Nach Einschätzung von Marten Freund, Inhaber Schlemmer-Markt Freund, die richtige Strategie. „Ein Online-Shop mit Lebensmittel-Vollsortiment rechnet sich nicht“, so die Erfahrung des selbständigen Kaufmanns, der als Pionier im E-Food-Segment „Lehrgeld bezahlt“ hat. Von 2001 bis Ende 2013 betrieb er zusätzlich zu seinem Kieler Markt einen Online-Shop. Ein Brand im Markt zwang den Kaufmann zur Sanierung der Fläche und zu einer Entscheidung pro oder contra Online-Supermarkt, für den schon länger ein kostenintensiver Relaunch anstand.
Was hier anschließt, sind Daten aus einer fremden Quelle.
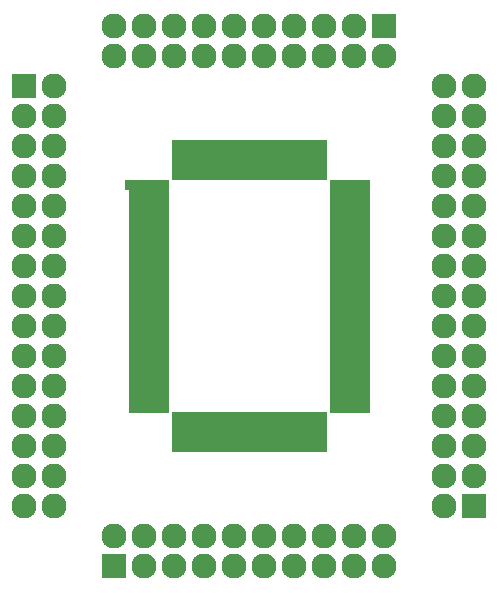
<source format=gts>
G04 #@! TF.FileFunction,Soldermask,Top*
%FSLAX46Y46*%
G04 Gerber Fmt 4.6, Leading zero omitted, Abs format (unit mm)*
G04 Created by KiCad (PCBNEW (2015-09-08 BZR 6170, Git 6269158)-product) date 8/14/2016 2:55:12 PM*
%MOMM*%
G01*
G04 APERTURE LIST*
%ADD10C,0.100000*%
%ADD11R,2.127200X2.127200*%
%ADD12O,2.127200X2.127200*%
%ADD13R,3.800000X0.830000*%
%ADD14R,3.400000X0.830000*%
%ADD15R,0.830000X3.400000*%
G04 APERTURE END LIST*
D10*
D11*
X129540000Y-88900000D03*
D12*
X132080000Y-88900000D03*
X129540000Y-91440000D03*
X132080000Y-91440000D03*
X129540000Y-93980000D03*
X132080000Y-93980000D03*
X129540000Y-96520000D03*
X132080000Y-96520000D03*
X129540000Y-99060000D03*
X132080000Y-99060000D03*
X129540000Y-101600000D03*
X132080000Y-101600000D03*
X129540000Y-104140000D03*
X132080000Y-104140000D03*
X129540000Y-106680000D03*
X132080000Y-106680000D03*
X129540000Y-109220000D03*
X132080000Y-109220000D03*
X129540000Y-111760000D03*
X132080000Y-111760000D03*
X129540000Y-114300000D03*
X132080000Y-114300000D03*
X129540000Y-116840000D03*
X132080000Y-116840000D03*
X129540000Y-119380000D03*
X132080000Y-119380000D03*
X129540000Y-121920000D03*
X132080000Y-121920000D03*
X129540000Y-124460000D03*
X132080000Y-124460000D03*
D11*
X137160000Y-129540000D03*
D12*
X137160000Y-127000000D03*
X139700000Y-129540000D03*
X139700000Y-127000000D03*
X142240000Y-129540000D03*
X142240000Y-127000000D03*
X144780000Y-129540000D03*
X144780000Y-127000000D03*
X147320000Y-129540000D03*
X147320000Y-127000000D03*
X149860000Y-129540000D03*
X149860000Y-127000000D03*
X152400000Y-129540000D03*
X152400000Y-127000000D03*
X154940000Y-129540000D03*
X154940000Y-127000000D03*
X157480000Y-129540000D03*
X157480000Y-127000000D03*
X160020000Y-129540000D03*
X160020000Y-127000000D03*
D11*
X167640000Y-124460000D03*
D12*
X165100000Y-124460000D03*
X167640000Y-121920000D03*
X165100000Y-121920000D03*
X167640000Y-119380000D03*
X165100000Y-119380000D03*
X167640000Y-116840000D03*
X165100000Y-116840000D03*
X167640000Y-114300000D03*
X165100000Y-114300000D03*
X167640000Y-111760000D03*
X165100000Y-111760000D03*
X167640000Y-109220000D03*
X165100000Y-109220000D03*
X167640000Y-106680000D03*
X165100000Y-106680000D03*
X167640000Y-104140000D03*
X165100000Y-104140000D03*
X167640000Y-101600000D03*
X165100000Y-101600000D03*
X167640000Y-99060000D03*
X165100000Y-99060000D03*
X167640000Y-96520000D03*
X165100000Y-96520000D03*
X167640000Y-93980000D03*
X165100000Y-93980000D03*
X167640000Y-91440000D03*
X165100000Y-91440000D03*
X167640000Y-88900000D03*
X165100000Y-88900000D03*
D11*
X160020000Y-83820000D03*
D12*
X160020000Y-86360000D03*
X157480000Y-83820000D03*
X157480000Y-86360000D03*
X154940000Y-83820000D03*
X154940000Y-86360000D03*
X152400000Y-83820000D03*
X152400000Y-86360000D03*
X149860000Y-83820000D03*
X149860000Y-86360000D03*
X147320000Y-83820000D03*
X147320000Y-86360000D03*
X144780000Y-83820000D03*
X144780000Y-86360000D03*
X142240000Y-83820000D03*
X142240000Y-86360000D03*
X139700000Y-83820000D03*
X139700000Y-86360000D03*
X137160000Y-83820000D03*
X137160000Y-86360000D03*
D13*
X139890000Y-97255000D03*
D14*
X140090000Y-97905000D03*
X140090000Y-98555000D03*
X140090000Y-99205000D03*
X140090000Y-99855000D03*
X140090000Y-100505000D03*
X140090000Y-101155000D03*
X140090000Y-101805000D03*
X140090000Y-102455000D03*
X140090000Y-103105000D03*
X140090000Y-103755000D03*
X140090000Y-104405000D03*
X140090000Y-105055000D03*
X140090000Y-105705000D03*
X140090000Y-106355000D03*
X140090000Y-107005000D03*
X140090000Y-107655000D03*
X140090000Y-108305000D03*
X140090000Y-108955000D03*
X140090000Y-109605000D03*
X140090000Y-110255000D03*
X140090000Y-110905000D03*
X140090000Y-111555000D03*
X140090000Y-112205000D03*
X140090000Y-112855000D03*
X140090000Y-113505000D03*
X140090000Y-114155000D03*
X140090000Y-114805000D03*
X140090000Y-115455000D03*
X140090000Y-116105000D03*
D15*
X142415000Y-118180000D03*
X143065000Y-118180000D03*
X143715000Y-118180000D03*
X144365000Y-118180000D03*
X145015000Y-118180000D03*
X145665000Y-118180000D03*
X146315000Y-118180000D03*
X146965000Y-118180000D03*
X147615000Y-118180000D03*
X148265000Y-118180000D03*
X148915000Y-118180000D03*
X149565000Y-118180000D03*
X150215000Y-118180000D03*
X150865000Y-118180000D03*
X151515000Y-118180000D03*
X152165000Y-118180000D03*
X152815000Y-118180000D03*
X153465000Y-118180000D03*
X154115000Y-118180000D03*
X154765000Y-118180000D03*
D14*
X157090000Y-116105000D03*
X157090000Y-115455000D03*
X157090000Y-114805000D03*
X157090000Y-114155000D03*
X157090000Y-113505000D03*
X157090000Y-112855000D03*
X157090000Y-112205000D03*
X157090000Y-111555000D03*
X157090000Y-110905000D03*
X157090000Y-110255000D03*
X157090000Y-109605000D03*
X157090000Y-108955000D03*
X157090000Y-108305000D03*
X157090000Y-107655000D03*
X157090000Y-107005000D03*
X157090000Y-106355000D03*
X157090000Y-105705000D03*
X157090000Y-105055000D03*
X157090000Y-104405000D03*
X157090000Y-103755000D03*
X157090000Y-103105000D03*
X157090000Y-102455000D03*
X157090000Y-101805000D03*
X157090000Y-101155000D03*
X157090000Y-100505000D03*
X157090000Y-99855000D03*
X157090000Y-99205000D03*
X157090000Y-98555000D03*
X157090000Y-97905000D03*
X157090000Y-97255000D03*
D15*
X154765000Y-95180000D03*
X154115000Y-95180000D03*
X153465000Y-95180000D03*
X152815000Y-95180000D03*
X152165000Y-95180000D03*
X151515000Y-95180000D03*
X150865000Y-95180000D03*
X150215000Y-95180000D03*
X149565000Y-95180000D03*
X148915000Y-95180000D03*
X148265000Y-95180000D03*
X147615000Y-95180000D03*
X146965000Y-95180000D03*
X146315000Y-95180000D03*
X145665000Y-95180000D03*
X145015000Y-95180000D03*
X144365000Y-95180000D03*
X143715000Y-95180000D03*
X143065000Y-95180000D03*
X142415000Y-95180000D03*
M02*

</source>
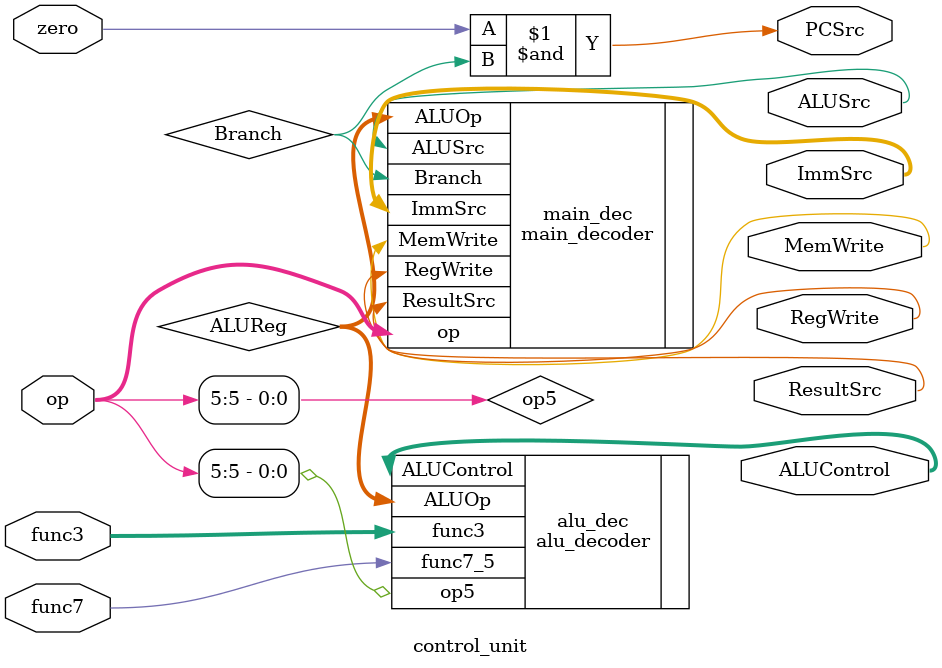
<source format=v>
`include "main_decoder.v"
`include "alu_decoder.v"
module control_unit(zero, op, func3, func7, PCSrc, RegWrite, ALUSrc, MemWrite, ResultSrc, ImmSrc, ALUControl);

    input zero, func7;
    input [6:0] op;
    input [2:0] func3;

    output PCSrc, RegWrite, ALUSrc, MemWrite, ResultSrc;
    output [1:0] ImmSrc;
    output [2:0] ALUControl;

    wire [1:0] ALUReg;
    wire op5, Branch;

    assign op5 = op[5];

    main_decoder main_dec (
        .op(op), .RegWrite(RegWrite), .ALUSrc(ALUSrc), .MemWrite(MemWrite), 
        .ResultSrc(ResultSrc), .Branch(Branch), .ImmSrc(ImmSrc), .ALUOp(ALUReg)
    );

    alu_decoder alu_dec (
        .ALUOp(ALUReg), .func3(func3), .op5(op5), .func7_5(func7), .ALUControl(ALUControl)
    );

    assign PCSrc = zero & Branch;
    

endmodule
</source>
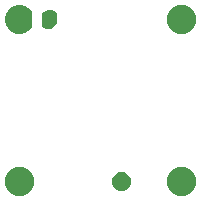
<source format=gko>
G04*
G04 #@! TF.GenerationSoftware,Altium Limited,Altium Designer,25.7.1 (20)*
G04*
G04 Layer_Color=16711935*
%FSLAX44Y44*%
%MOMM*%
G71*
G04*
G04 #@! TF.SameCoordinates,73AB98AC-F87E-4787-825B-23B2420A13CA*
G04*
G04*
G04 #@! TF.FilePolarity,Positive*
G04*
G01*
G75*
G36*
X471020Y315840D02*
X470597Y319053D01*
X469356Y322048D01*
X467383Y324619D01*
X464811Y326593D01*
X461817Y327833D01*
X458603Y328256D01*
X455389Y327833D01*
X452394Y326593D01*
D01*
X449823Y324619D01*
X447850Y322048D01*
X446609Y319053D01*
X446186Y315840D01*
X446609Y312626D01*
X447850Y309631D01*
X449823Y307060D01*
X452394Y305086D01*
D01*
X455389Y303846D01*
X458603Y303423D01*
X461817Y303846D01*
X464811Y305086D01*
X467383Y307060D01*
X469356Y309631D01*
X470597Y312626D01*
X471020Y315840D01*
D01*
D02*
G37*
G36*
X469176Y459395D02*
X468350Y460779D01*
X466042Y463029D01*
X463232Y464609D01*
X460110Y465413D01*
X456887Y465386D01*
X453779Y464529D01*
X450996Y462901D01*
X448726Y460612D01*
X447122Y457816D01*
X446292Y454701D01*
Y451477D01*
X447122Y448362D01*
X448726Y445566D01*
X450996Y443276D01*
X453779Y441649D01*
X456887Y440793D01*
X460110Y440765D01*
X463232Y441569D01*
X466042Y443149D01*
X468350Y445399D01*
X469176Y446783D01*
X469176Y446783D01*
X469176Y459395D01*
D02*
G37*
G36*
X490022Y458457D02*
X489408Y459146D01*
X487900Y460209D01*
X486191Y460904D01*
X484370Y461196D01*
X482529Y461068D01*
X480765Y460528D01*
X479169Y459604D01*
X477822Y458342D01*
X477309Y457576D01*
D01*
Y448605D01*
X477963Y447628D01*
X479775Y446129D01*
X481939Y445210D01*
X484275Y444948D01*
X485432Y445155D01*
D01*
X490022Y449745D01*
X490022Y458457D01*
D02*
G37*
G36*
X553188Y315840D02*
X552911Y317944D01*
X552098Y319904D01*
X550806Y321588D01*
X549123Y322880D01*
X547162Y323692D01*
X545058Y323969D01*
X542954Y323692D01*
X540993Y322880D01*
D01*
X539309Y321588D01*
X538017Y319904D01*
X537205Y317944D01*
X536928Y315840D01*
X537205Y313735D01*
X538017Y311775D01*
X539309Y310091D01*
X540993Y308799D01*
D01*
X542954Y307987D01*
X545058Y307710D01*
X547162Y307987D01*
X549123Y308799D01*
X550806Y310091D01*
X552098Y311775D01*
X552911Y313735D01*
X553188Y315840D01*
D01*
D02*
G37*
G36*
X608279D02*
X607856Y319053D01*
X606615Y322048D01*
X604642Y324619D01*
X602071Y326592D01*
X599076Y327832D01*
X595863Y328255D01*
X592649Y327832D01*
X589655Y326592D01*
D01*
X587084Y324619D01*
X585110Y322048D01*
X583870Y319053D01*
X583447Y315840D01*
X583870Y312626D01*
X585110Y309632D01*
X587084Y307060D01*
X589655Y305087D01*
D01*
X592649Y303847D01*
X595863Y303424D01*
X599076Y303847D01*
X602071Y305087D01*
X604642Y307060D01*
X606615Y309632D01*
X607856Y312626D01*
X608279Y315840D01*
D01*
D02*
G37*
G36*
Y453090D02*
X607856Y456303D01*
X606615Y459297D01*
X604642Y461869D01*
X602071Y463842D01*
X599076Y465082D01*
X595863Y465505D01*
X592649Y465082D01*
X589655Y463842D01*
D01*
X587084Y461869D01*
X585110Y459297D01*
X583870Y456303D01*
X583447Y453090D01*
X583870Y449876D01*
X585110Y446882D01*
X587084Y444310D01*
X589655Y442337D01*
D01*
X592649Y441097D01*
X595863Y440674D01*
X599076Y441097D01*
X602071Y442337D01*
X604642Y444310D01*
X606615Y446882D01*
X607856Y449876D01*
X608279Y453090D01*
D01*
D02*
G37*
M02*

</source>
Hohe Durchschnittsbons von 50 bis 70 Euro sprachen für den Shop, doch die Umsätze stagnierten auf rund 90.000 Euro jährlich. „Der Aufwand im Zuge der neuen Lebensmittelinformationsverordnung wird enorm zunehmen, der Mindestlohn zudem zu Buche schlagen, daher haben wir die Reißleine gezogen“, so Freund. Einen Kommissionierer und einen Fahrer hatte der Kaufmann für den Online-Shop abgestellt, 5 Euro Gebühr nahm er für die Lieferung (ab 25 Euro), 1 Euro extra für jede Getränkekiste. Der Fuhrpark (4 Autos) bestand bereits für den eigenen ‧Catering-Service. Mit taggleicher Lieferung (Bestellung bis 17 Uhr konnte auf Wunsch noch am gleichen Tag geliefert werden, frühestens 90 Minuten nach Bestelleingang) und einem 20.000 Artikel umfassenden Angebot inklusive kühlpflichtiger Produkte blieb eigentlich kein Wunsch offen, der Durchbruch gelang dennoch nicht. Vielleicht sei Kiel einfach zu klein, meint Freund. Chancen sieht er für Lebensmittel-Online-Shops durchaus, jedoch eher für Spezialitäten-Anbieter als für Standard-Artikel.

Damit überlassen selbstständige Einzelhändler das Online-Geschäft mit Lebensmittel-Vollsortimenten vorerst den Handels-Zentralen sowie der zunehmenden Anzahl an Online-Supermärkten mit unterschiedlichen Konzepten. Einen Online-Supermarkt mit bundesweitem Lieferdienst bietet die Deutsche Post DHL mit Allyouneed.com. Rund 20.000 Artikel aus den Bereichen Drogerie, Lebensmittel, Haushaltswaren und Tierbedarf umfasst das Sortiment. Ausgenommen ist Tiefkühlkost. 4,90 Euro (ab 40 Euro kostenfrei) berechnet die DHL für die Lieferung über das klimaneutrale GoGreen-Programm von DHL. Im Aufbau befindet sich ein eigenes Logistiknetzwerk mit DHL-Kurier, das mehr Flexibilität von der Bestellung bis zur Auslieferung, optimierte Verpackungen und kürzere Laufzeiten biete, teilt der Anbieter mit. Noch bis 24 Uhr am Vorabend der Lieferung können Kunden ihre Waren bei Allyouneed.com bestellen. Obst und Gemüse werden täglich frisch vom Großmarkt ins Allyouneed.com-Logistikzentrum geliefert. Die Lieferung an die Haustür soll ab dem Folgeabend ohne Verpackungsmaterial in kompostierbaren Tüten erfolgen. Angeboten wird der neue Service ohne Aufpreis bereits u. a. in Berlin, Bonn, Düsseldorf, Frankfurt, Hamburg, Hannover, Köln und München.